Peraltro, il fatto che procura alle liti e contratto di patrocinio siano due istituti differenti che, come tali, operano su piani diversi assume rilievo pratico anche sotto un altro profilo: si afferma, infatti, che la mancanza di una valida procura alle liti non può essere sanata attraverso la intervenuta stipula di un valido contratto di patrocinio. Con la conseguenza che «per l'attività svolta nell'ambito del processo si richiede l'accertamento, anche di ufficio, della validità del conferimento della procura, quale presupposto per il riconoscimento dell'eventuale compenso spettante al difensore per le prestazioni da lui svolte nel giudizio stesso, non potendo la eventuale invalidità della procura alle liti, da conferirsi nelle forme di legge, essere superata, ai fini del riconoscimento di detto compenso professionale, dal contratto di patrocinio che può riferirsi solo ad un'attività extragiudiziaria, svolta dal professionista legale in favore del proprio cliente, sulla base di un rapporto interno, di natura extraprocessuale, con il cliente stesso, rapporto ben distinto, quindi, dal mandato ad litem» (cfr. Cass. civ., n. 18450/2014 in motivazione).

Dal che deriva l'ulteriore conseguenza che, nel caso in cui non sia provato il valido conferimento di una procura alle liti per la rappresentanza e la difesa in giudizio, non è neanche possibile agire in giudizio per recuperare il compenso per l'attività giudiziale svolta (Cass. civ., n. 18450/2014 e Cass. civ., n. 28718/2008).

Analogamente, nel caso in cui il contratto sia affetto da nullità, ciò non si ripercuote automaticamente sulla procura alle liti determinandone l'inefficacia, con la conseguenza che in questo caso persiste lo ius postulandi conferito al difensore con il rilascio della procura (Cass. civ., n. 8388/1997).

Ciò a conferma del fatto che procura alle liti e contratto di patrocinio operano su piani differenti e non sovrapponibili né intercambiabili.

Osservazioni

Sulla scorta della sia pur rapida disanima delle pronunce richiamate della Suprema Corte in tema di rapporti tra procura alle liti e contratto di patrocinio, può affermarsi allora che la recente decisione in commento non fa che ribadire principi consolidati che postulano la non sovrapponibilità dei due istituti.

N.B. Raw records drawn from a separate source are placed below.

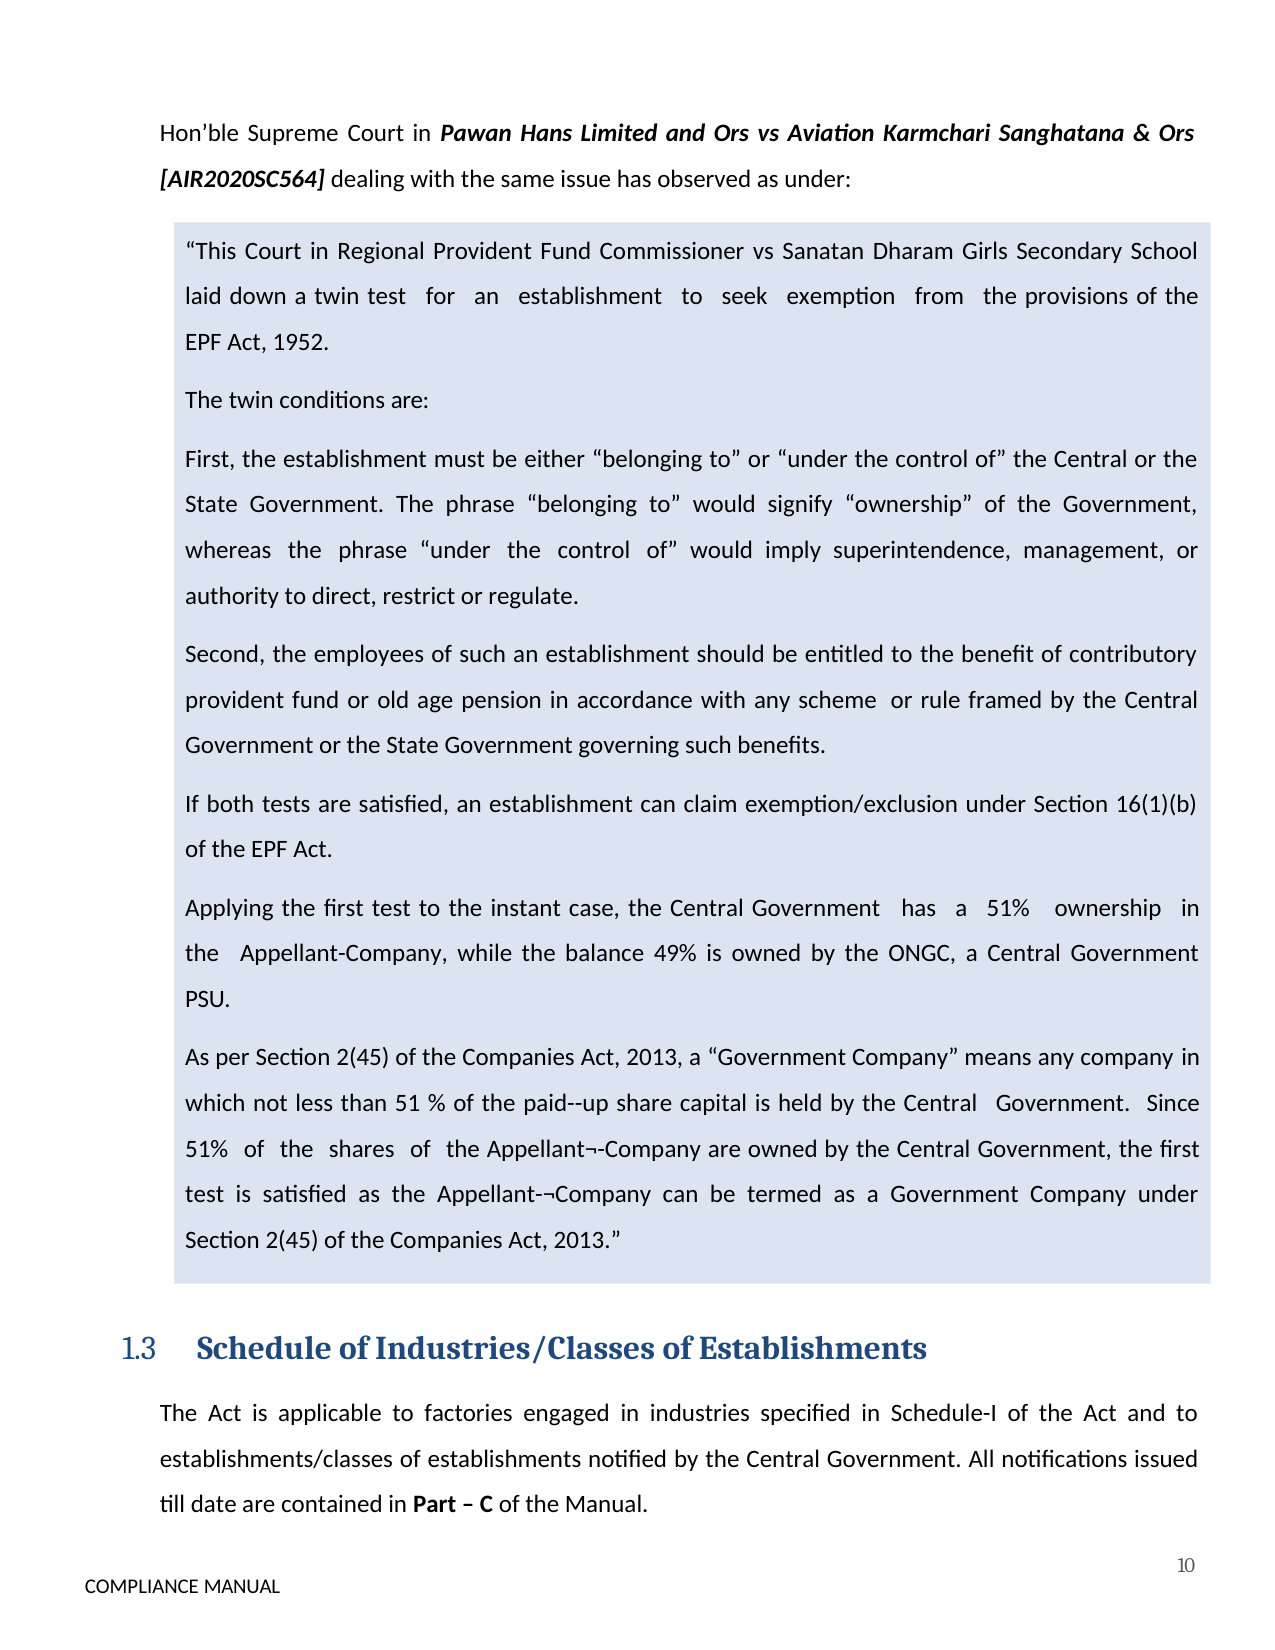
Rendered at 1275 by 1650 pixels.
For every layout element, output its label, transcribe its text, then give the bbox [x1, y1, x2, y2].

text Second, the employees of such an establishment should be entitled to the benefit of contributory provident fund or old age pension in accordance with any scheme or rule framed by the Central Government or the State Government governing such benefits. [185, 638, 1199, 760]
text “This Court in Regional Provident Fund Commissioner vs Sanatan Dharam Girls Secondary School laid down a twin test for an establishment to seek exemption from the provisions of the EPF Act, 1952. [185, 235, 1199, 357]
subtitle Schedule of Industries/Classes of Establishments [122, 1329, 1275, 1368]
text Hon’ble Supreme Court in Pawan Hans Limited and Ors vs Aviation Karmchari Sanghatana & Ors [AIR2020SC564] dealing with the same issue has observed as under: [159, 117, 1275, 193]
text As per Section 2(45) of the Companies Act, 2013, a “Government Company” means any company in which not less than 51 % of the paid--up share capital is held by the Central Government. Since 51% of the shares of the Appellant¬-Company are owned by the Central Government, the first test is satisfied as the Appellant-¬Company can be termed as a Government Company under Section 2(45) of the Companies Act, 2013.” [185, 1041, 1200, 1255]
text If both tests are satisfied, an establishment can claim exemption/exclusion under Section 16(1)(b) of the EPF Act. [185, 788, 1199, 864]
text First, the establishment must be either “belonging to” or “under the control of” the Central or the State Government. The phrase “belonging to” would signify “ownership” of the Government, whereas the phrase “under the control of” would imply superintendence, management, or authority to direct, restrict or regulate. [185, 443, 1199, 610]
text The Act is applicable to factories engaged in industries specified in Schedule-I of the Act and to establishments/classes of establishments notified by the Central Government. All notifications issued till date are contained in Part – C of the Manual. [159, 1397, 1199, 1519]
text The twin conditions are: [185, 384, 1275, 415]
text Applying the first test to the instant case, the Central Government has a 51% ownership in the Appellant-Company, while the balance 49% is owned by the ONGC, a Central Government PSU. [185, 892, 1200, 1014]
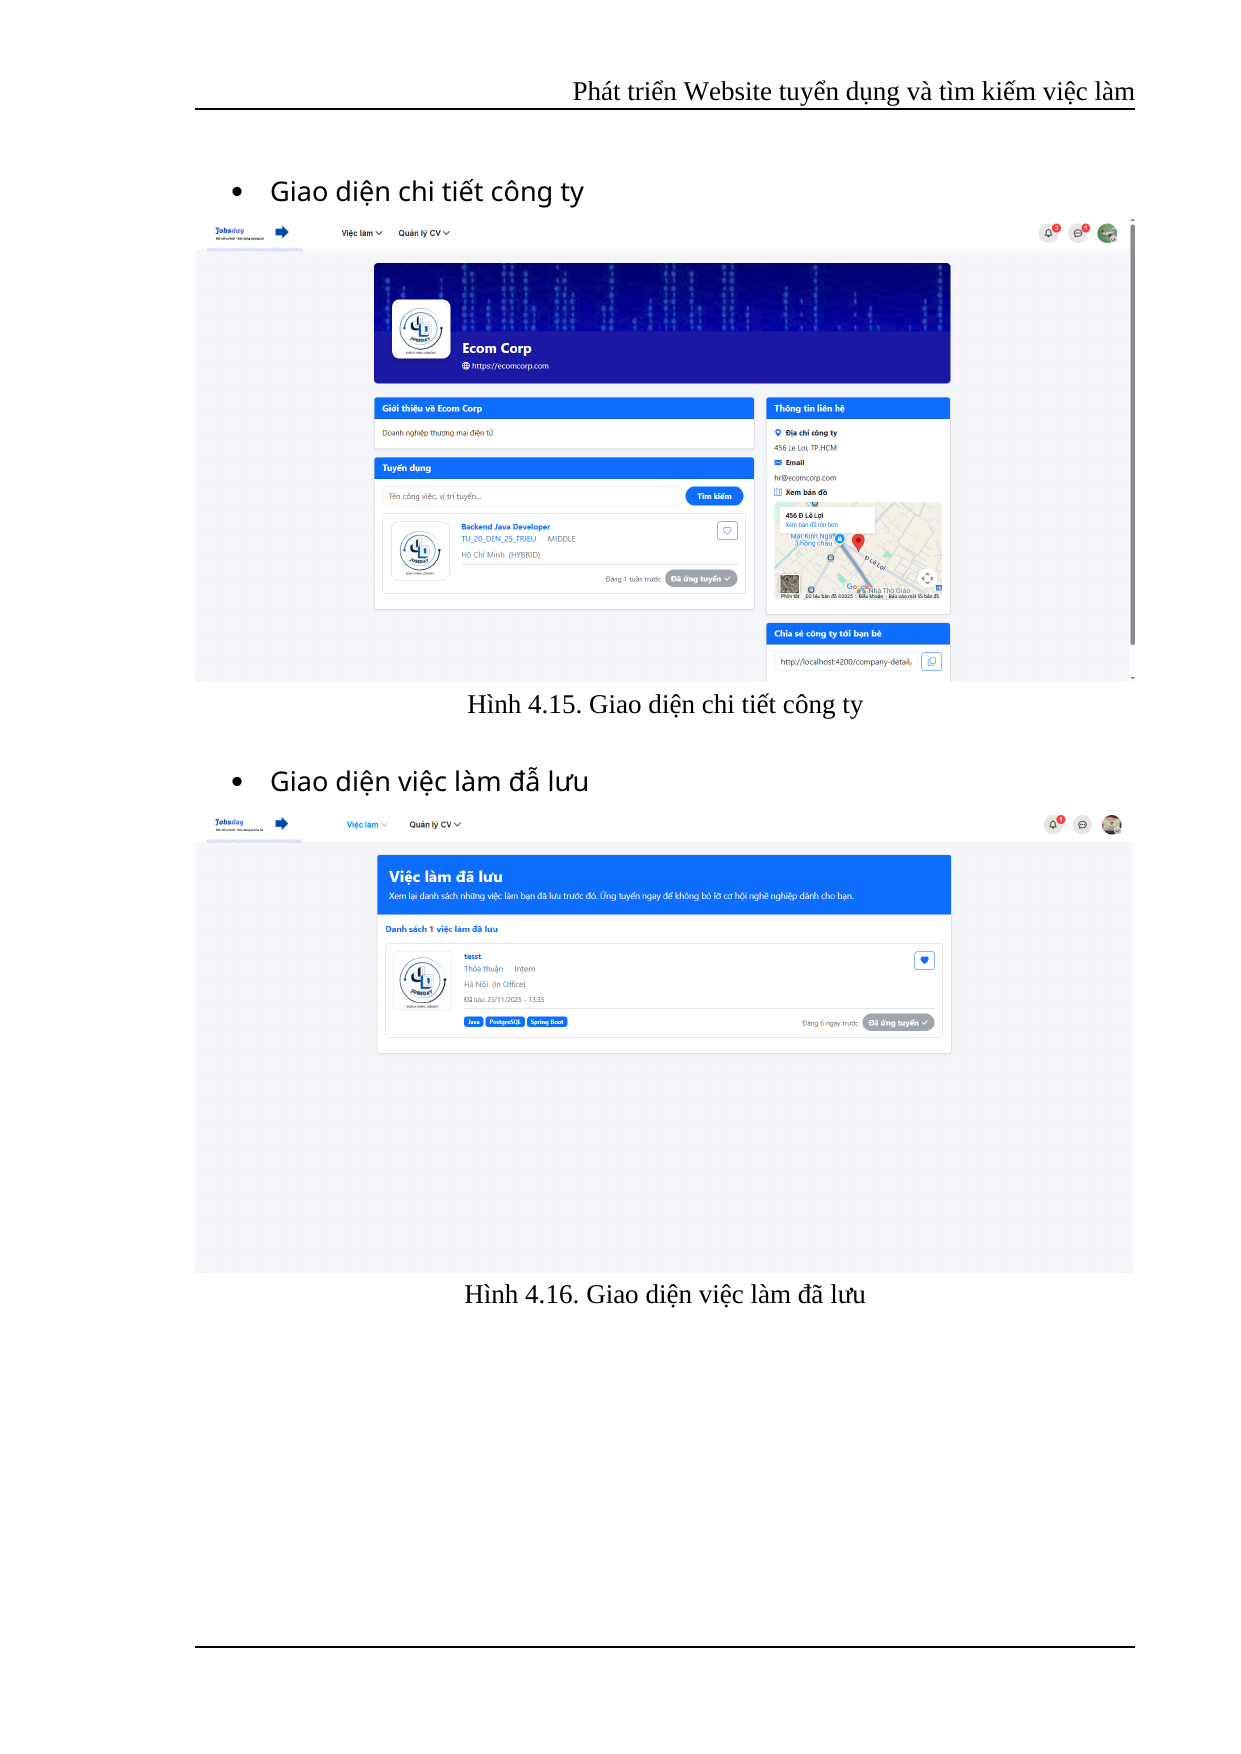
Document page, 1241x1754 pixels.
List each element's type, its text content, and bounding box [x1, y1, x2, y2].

text Hình 4.15. Giao diện chi tiết công ty [195, 688, 1135, 719]
list Giao diện việc làm đẫ lưu [195, 763, 1135, 800]
text Hình 4.16. Giao diện việc làm đã lưu [195, 1279, 1135, 1310]
list Giao diện chi tiết công ty [195, 172, 1135, 209]
picture [195, 807, 1133, 1273]
picture [195, 216, 1136, 682]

Si tratta di una decisione che ribadisce, inoltre, forse in maniera ancora più esplicita che in altre decisioni più risalenti, il valore meramente presuntivo del rilascio della procura alle liti ai fini della prova della sussistenza del contratto di patrocinio. È evidente, infatti, che, specialmente nei casi in cui è contestato l'avvenuto conferimento dell'incarico da parte del presunto cliente, graverà sul professionista l'onere di provare la sussistenza del contratto di patrocinio, anche eventualmente mediante il ricorso alla prova testimoniale o mediante il ricorso a ulteriori elementi presuntivi che, però, come si è innanzi evidenziato, dovranno presentare il requisito dell'univocità.

Del resto, a ben vedere, la possibilità di dimostrare l'esistenza del contratto di patrocinio attraverso gli ordinari mezzi di prova previsti dall'ordinamento civile va ricondotta anche al fatto che, mentre la procura alle liti è un negozio unilaterale di natura formale, che, come tale, richiede la forma scritta, il contratto di patrocinio è un negozio a forma libera (Cass. civ., n. 10454/2002). Dal che consegue, quindi, la possibilità di provare la sussistenza di quest'ultimo attraverso la prova testimoniale o il ricorso alle presunzioni, nel cui ambito rientra anche, come si afferma proprio nella decisione in commento, il rilascio della procura alle liti.